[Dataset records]
****************************************
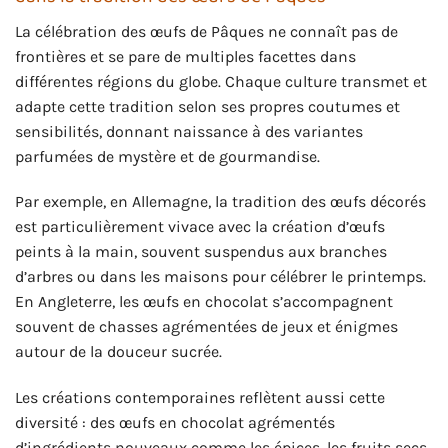
La célébration des œufs de Pâques ne connaît pas de
frontières et se pare de multiples facettes dans
différentes régions du globe. Chaque culture transmet et
adapte cette tradition selon ses propres coutumes et
sensibilités, donnant naissance à des variantes
parfumées de mystère et de gourmandise.
Par exemple, en Allemagne, la tradition des œufs décorés
est particulièrement vivace avec la création d’œufs
peints à la main, souvent suspendus aux branches
d’arbres ou dans les maisons pour célébrer le printemps.
En Angleterre, les œufs en chocolat s’accompagnent
souvent de chasses agrémentées de jeux et énigmes
autour de la douceur sucrée.
Les créations contemporaines reflètent aussi cette
diversité : des œufs en chocolat agrémentés
d’ingrédients nouveaux comme les épices, les fruits secs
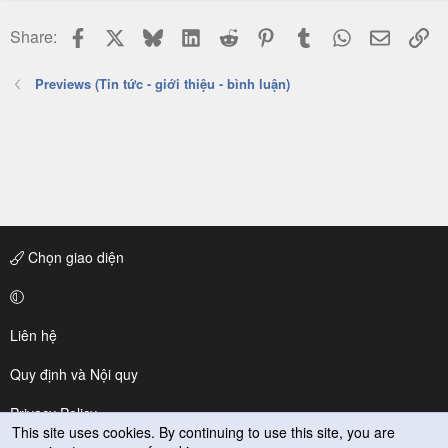
Facebook
X
Bluesky
LinkedIn
Reddit
Pinterest
Tumblr
WhatsApp
Email
Li
Share:
Previews (Tin tức - giới thiệu - bình luận)
Chọn giao diện
Liên hệ
Quy định và Nội quy
Privacy Policy
This site uses cookies. By continuing to use this site, you are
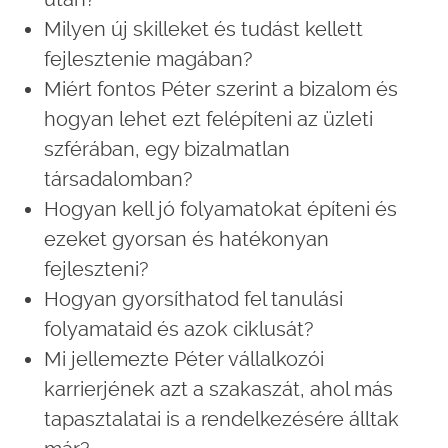
Milyen új skilleket és tudást kellett
fejlesztenie magában?
Miért fontos Péter szerint a bizalom és
hogyan lehet ezt felépíteni az üzleti
szférában, egy bizalmatlan
társadalomban?
Hogyan kell jó folyamatokat építeni és
ezeket gyorsan és hatékonyan
fejleszteni?
Hogyan gyorsíthatod fel tanulási
folyamataid és azok ciklusát?
Mi jellemezte Péter vállalkozói
karrierjének azt a szakaszát, ahol más
tapasztalatai is a rendelkezésére álltak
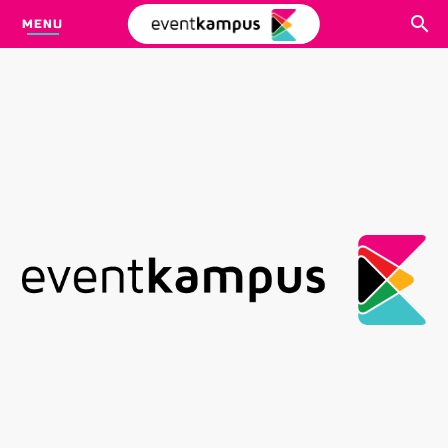
MENU
CARI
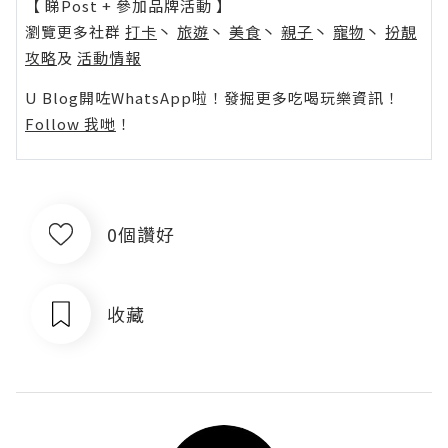
【 睇Post + 參加品牌活動 】
瀏覽更多社群
打卡
丶
旅遊
丶
美食
丶
親子
丶
寵物
丶
扮靚
攻略
及
活動情報
U Blog開咗WhatsApp啦！發掘更多吃喝玩樂資訊！
Follow 我哋
！
0個讚好
收藏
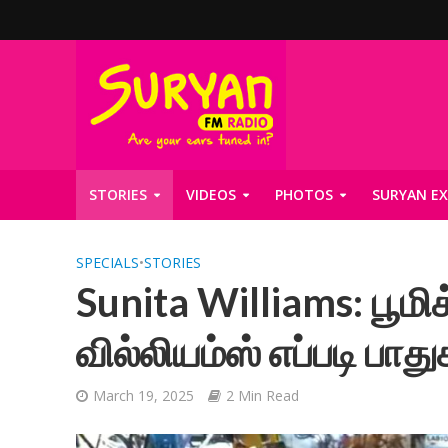
STORIES
VIDEOS
PHOTOS
SURYAN EX
SPECIALS
•
STORIES
Sunita Williams: பூமிக
வில்லியம்ஸ் எப்படி பாத
March 19, 2025
2 Min Read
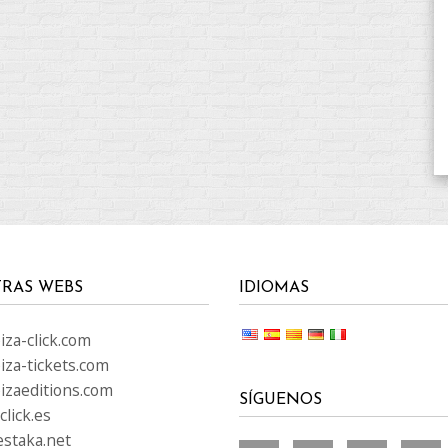
RAS WEBS
IDIOMAS
za-click.com
iza-tickets.com
izaeditions.com
SÍGUENOS
lick.es
staka.net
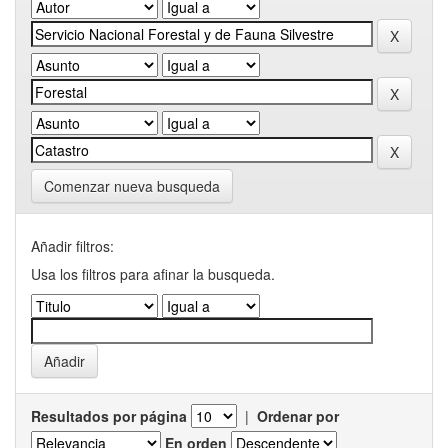
Comenzar nueva busqueda
Añadir filtros:
Usa los filtros para afinar la busqueda.
Resultados por página
|
Ordenar por
En orden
****************************************
Task to carry out
For every entry, return its exact wording and leave out any image.

Result
La célébration des œufs de Pâques ne connaît pas de
frontières et se pare de multiples facettes dans
différentes régions du globe. Chaque culture transmet et
adapte cette tradition selon ses propres coutumes et
sensibilités, donnant naissance à des variantes
parfumées de mystère et de gourmandise.
Par exemple, en Allemagne, la tradition des œufs décorés
est particulièrement vivace avec la création d’œufs
peints à la main, souvent suspendus aux branches
d’arbres ou dans les maisons pour célébrer le printemps.
En Angleterre, les œufs en chocolat s’accompagnent
souvent de chasses agrémentées de jeux et énigmes
autour de la douceur sucrée.
Les créations contemporaines reflètent aussi cette
diversité : des œufs en chocolat agrémentés
d’ingrédients nouveaux comme les épices, les fruits secs
Facebook
X
Bluesky
LinkedIn
Reddit
Pinterest
Tumblr
WhatsApp
Email
Li
Share:
Previews (Tin tức - giới thiệu - bình luận)
Chọn giao diện
Liên hệ
Quy định và Nội quy
Privacy Policy
This site uses cookies. By continuing to use this site, you are
Milyen új skilleket és tudást kellett
fejlesztenie magában?
Miért fontos Péter szerint a bizalom és
hogyan lehet ezt felépíteni az üzleti
szférában, egy bizalmatlan
társadalomban?
Hogyan kell jó folyamatokat építeni és
ezeket gyorsan és hatékonyan
fejleszteni?
Hogyan gyorsíthatod fel tanulási
folyamataid és azok ciklusát?
Mi jellemezte Péter vállalkozói
karrierjének azt a szakaszát, ahol más
tapasztalatai is a rendelkezésére álltak
MENU
CARI
【 睇Post + 參加品牌活動 】
瀏覽更多社群
打卡
丶
旅遊
丶
美食
丶
親子
丶
寵物
丶
扮靚
攻略
及
活動情報
U Blog開咗WhatsApp啦！發掘更多吃喝玩樂資訊！
Follow 我哋
！
0個讚好
收藏
STORIES
VIDEOS
PHOTOS
SURYAN EX
SPECIALS
•
STORIES
Sunita Williams: பூமிக
வில்லியம்ஸ் எப்படி பாத
March 19, 2025
2 Min Read
RAS WEBS
IDIOMAS
za-click.com
iza-tickets.com
izaeditions.com
SÍGUENOS
lick.es
staka.net
Comenzar nueva busqueda
Añadir filtros:
Usa los filtros para afinar la busqueda.
Resultados por página
|
Ordenar por
En orden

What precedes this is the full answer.